Ia menegaskan setiap pertemuan antara Putin dan Presiden China Xi Jinping, menurut Kremlin, selalu memberi dorongan baru bagi perkembangan hubungan bilateral kedua negara.

"Kami mengembangkan hubungan independen dan sangat beragam dengan China, yang kami sebut sebagai kemitraan strategis istimewa dan khusus," ujar Peskov.

Kremlin menilai hubungan Rusia dan China terus berkembang di berbagai bidang, mulai dari ekonomi dan energi hingga isu geopolitik internasional. Kedua negara juga disebut semakin aktif memperkuat koordinasi di tengah meningkatnya ketegangan global dan rivalitas dengan Barat.

Dalam beberapa tahun terakhir, hubungan Rusia dan China juga kerap dikaitkan dengan kedekatan personal antara Putin dan Xi Jinping. Keduanya dinilai memiliki kesamaan cara pandang dalam melihat dinamika internasional, termasuk penolakan terhadap dominasi tunggal Barat dan dorongan terhadap tatanan dunia multipolar.
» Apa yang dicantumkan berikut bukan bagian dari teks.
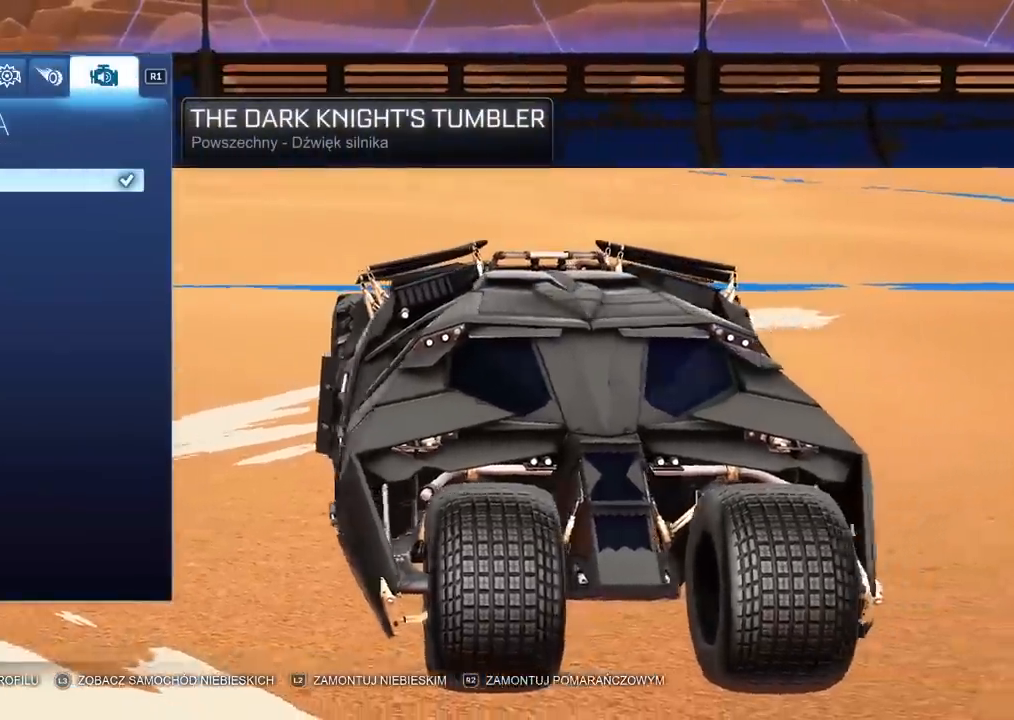
{"buttons": [], "left_stick": "center", "right_stick": "left", "events": []}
Selain itu, tekanan dari Barat disebut menjadi faktor yang turut mempererat hubungan kedua negara. Sanksi ekonomi terhadap Rusia akibat perang di Ukraina serta meningkatnya rivalitas dagang dan teknologi terhadap China membuat Moskow dan Beijing dianggap menghadapi tantangan strategis yang serupa, sehingga mendorong penguatan koordinasi diplomatik dan kerja sama ekonomi.

Kremlin juga menyoroti bahwa hubungan kedua negara berkembang bukan hanya sebagai kerja sama pragmatis, melainkan bergerak menuju kemitraan strategis jangka panjang.